═══ EXTRACTED TEXT

I created a lexer/parser for getting all the data from the official scoresheets. They're in PDF format, which makes it a bit hard to get things, but if you just go select-all on the pdf then you'll get something like this:

Scores.txt

ID	First Name Last Name
1602	Tyler
Toms
1801	Stephen
Chen
1401	Ava
Goepfert
1906	Garret
McKinney
1404	Skyler
Evans
1204	Brooks
Willburn
1609	Damian
Cox
2209	Amelia
Cooper-Davis
1207	Andy
Edsall
Anchorage Hilton
Top Scores for Event #8 - Speech
02/26/10
School Name	Score County/Region/State Place
- 1 -
Division
1 - Honors
1 - Honors
1 - Honors
2 - Scholastic
2 - Scholastic
2 - Scholastic
3	-	V arsity
3	-	V arsity
3	-	V arsity
Lathrop HS
West Valley HS
Hutchison HS
IDEA Team I
Hutchison HS
Craig HS
Lathrop HS
Ketchikan HS
Craig HS
856.7
1
843.3
2
830.0
3
820.0
1
776.7
2
740.0
3
916.7
1
800.0
2
760.0
3

So here's a Lexer and Parser to make these into a nice wikitable. They can be compiled with lex/flex and yacc/bison, which are both free open-source software. I hereby license these source files under the open-source BSD license.

══════

ABOUT THIS EXERCISE:
For each statement, answer yes or no on whether it agrees with the scoresheet post, and quote the post's deciding words. 1. The lexer and parser can be compiled with lex/flex and yacc/bison. 2. The official scoresheets are in Excel format. 3. The source files are released under the GPL. The lines after this point come from a separate source.

═══ GIVEN MATERIAL

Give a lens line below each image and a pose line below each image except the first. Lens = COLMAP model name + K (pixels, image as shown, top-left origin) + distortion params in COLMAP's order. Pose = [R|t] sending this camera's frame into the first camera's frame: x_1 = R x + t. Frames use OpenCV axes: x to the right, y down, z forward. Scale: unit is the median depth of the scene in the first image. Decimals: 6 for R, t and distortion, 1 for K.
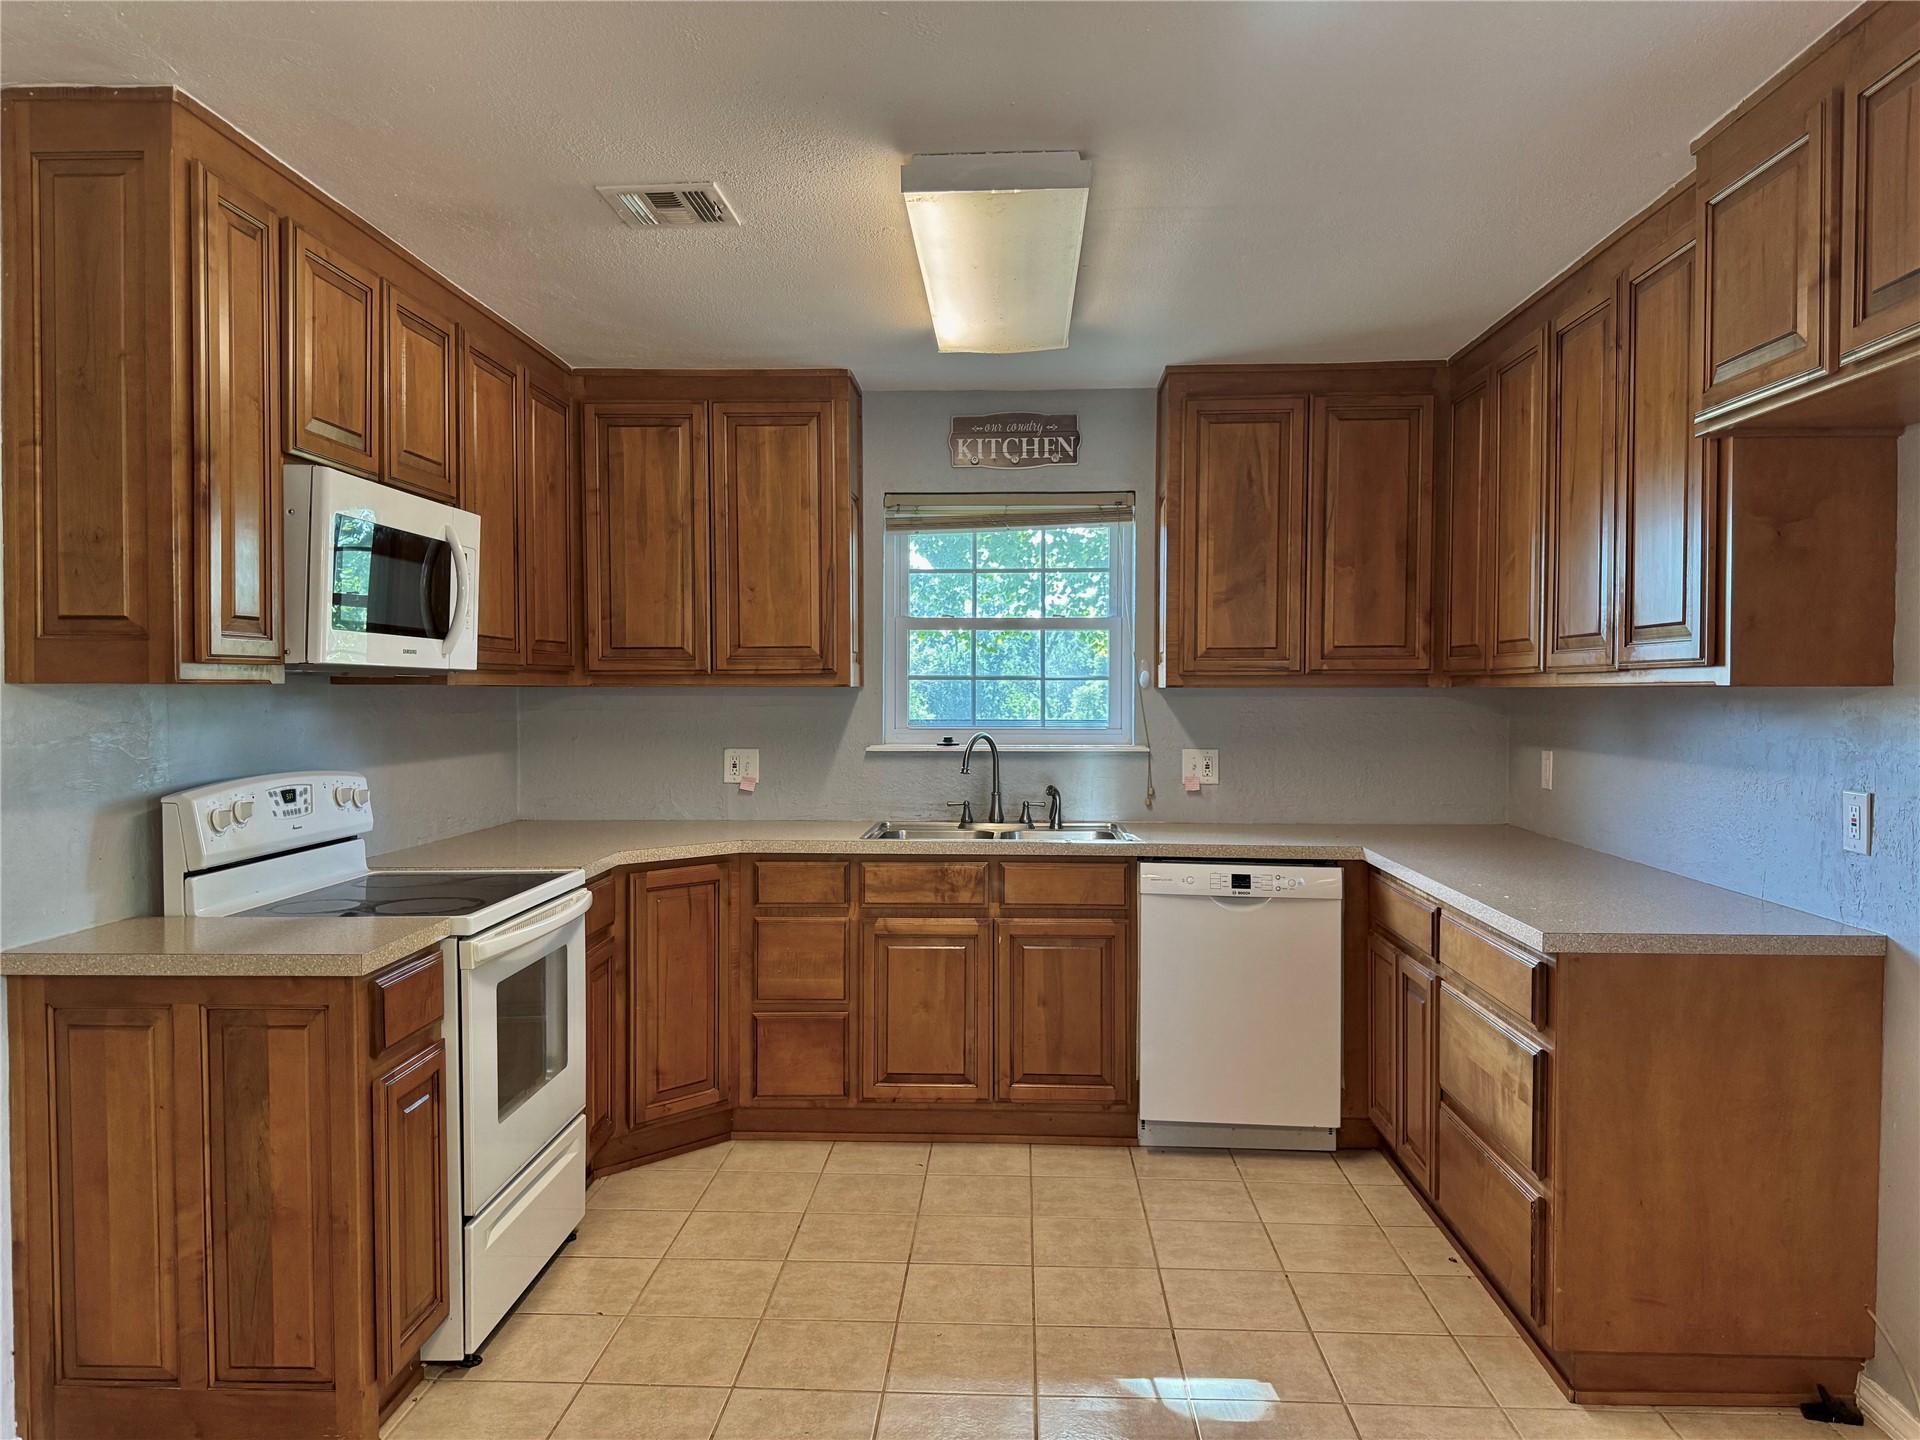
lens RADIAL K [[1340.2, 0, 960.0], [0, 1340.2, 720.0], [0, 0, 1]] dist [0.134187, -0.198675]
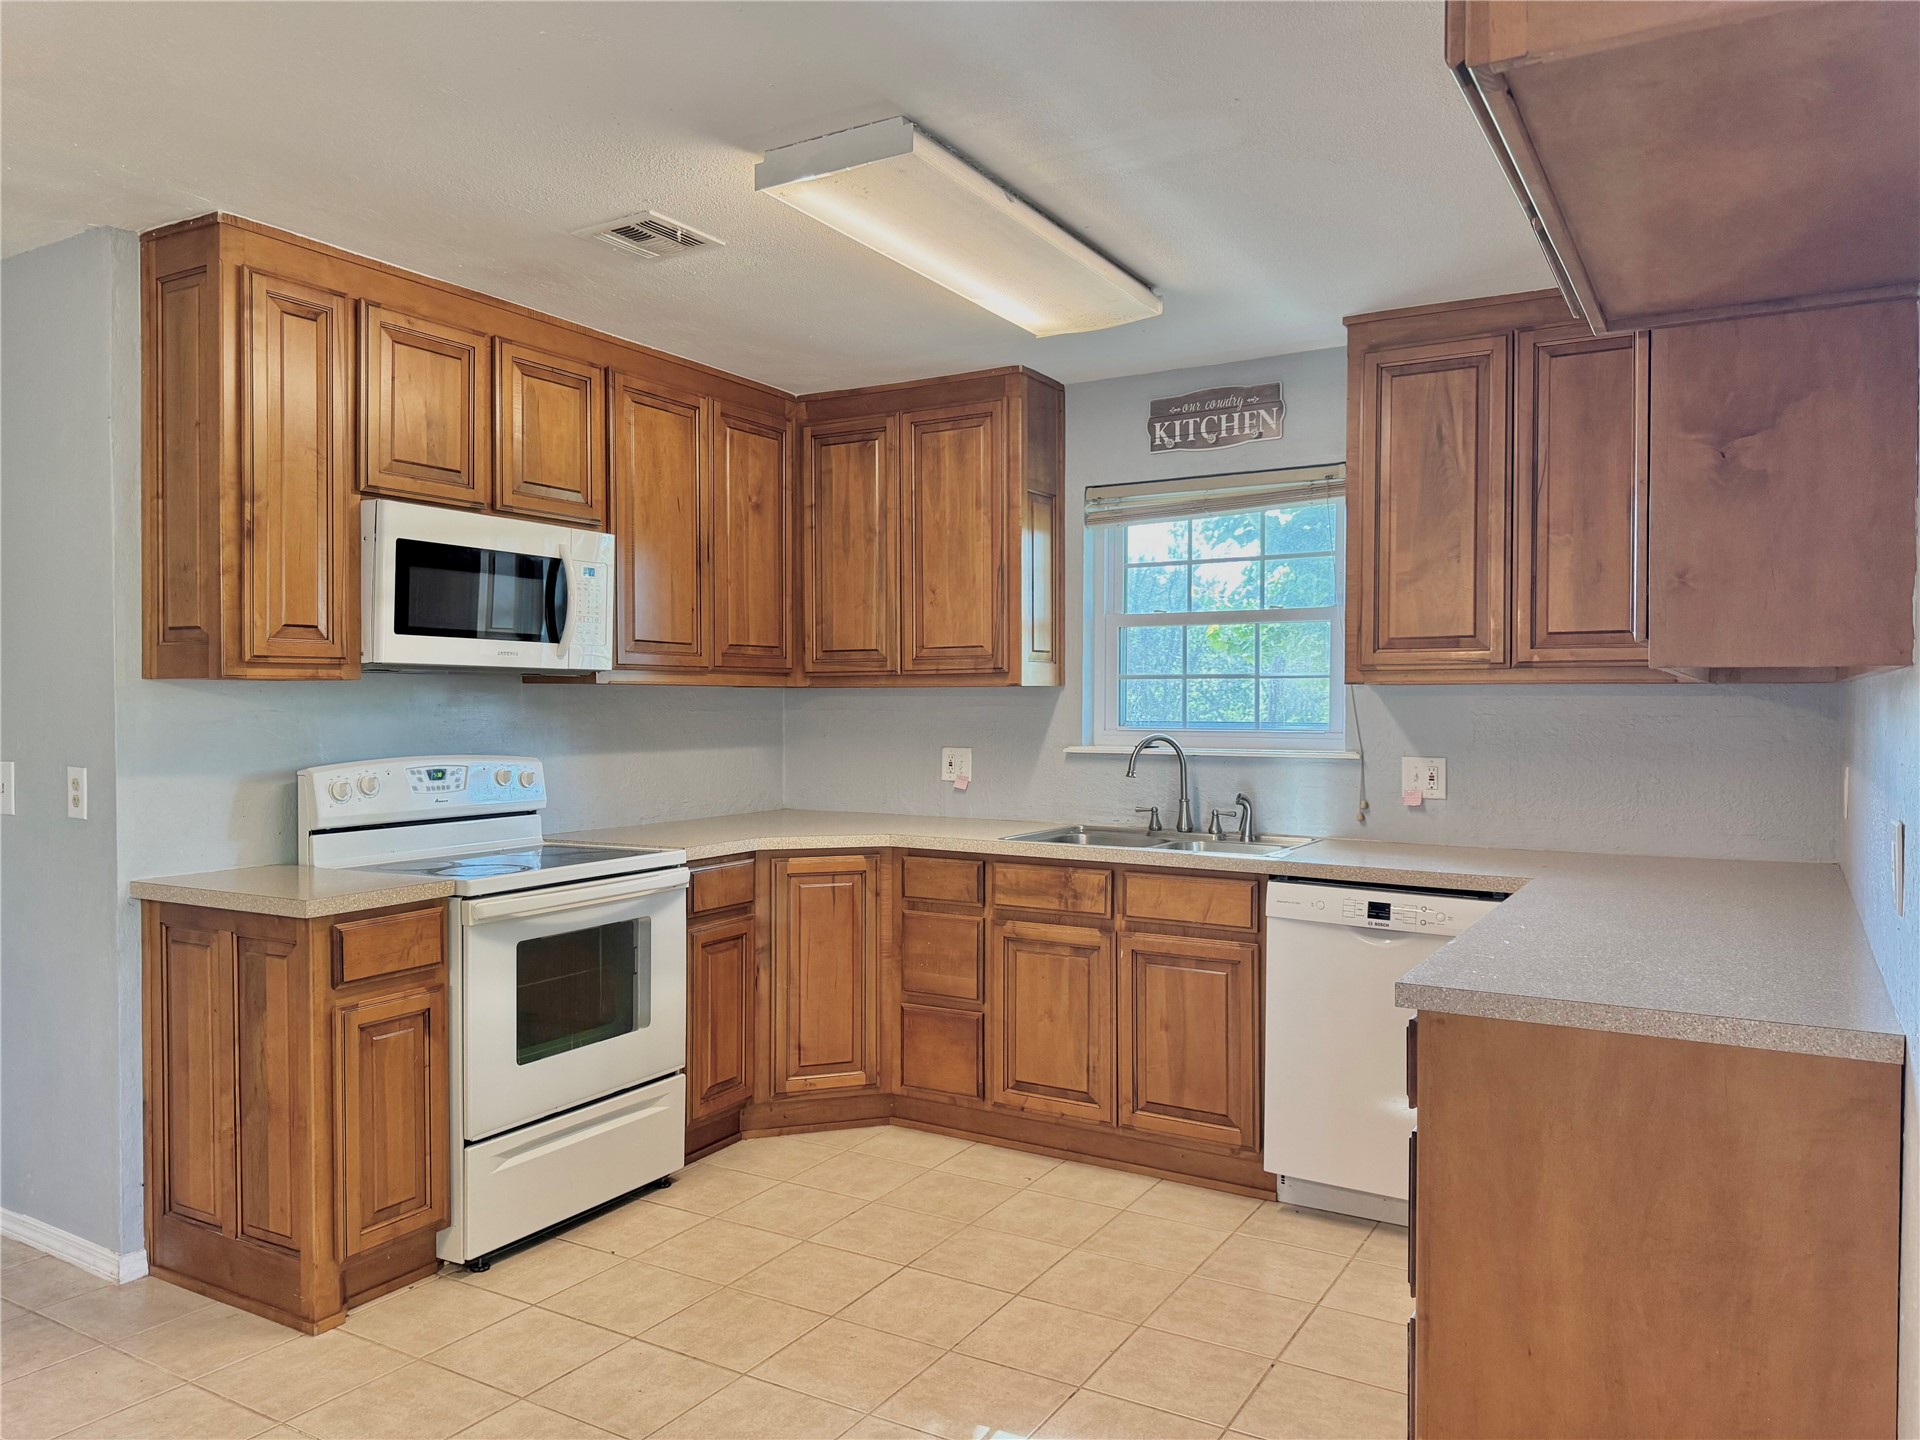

══════

FINISHED EXERCISE:
1. Yes: "They can be compiled with lex/flex and yacc/bison"
2. No: "They're in PDF format"
3. No: "I hereby license these source files under the open-source BSD license."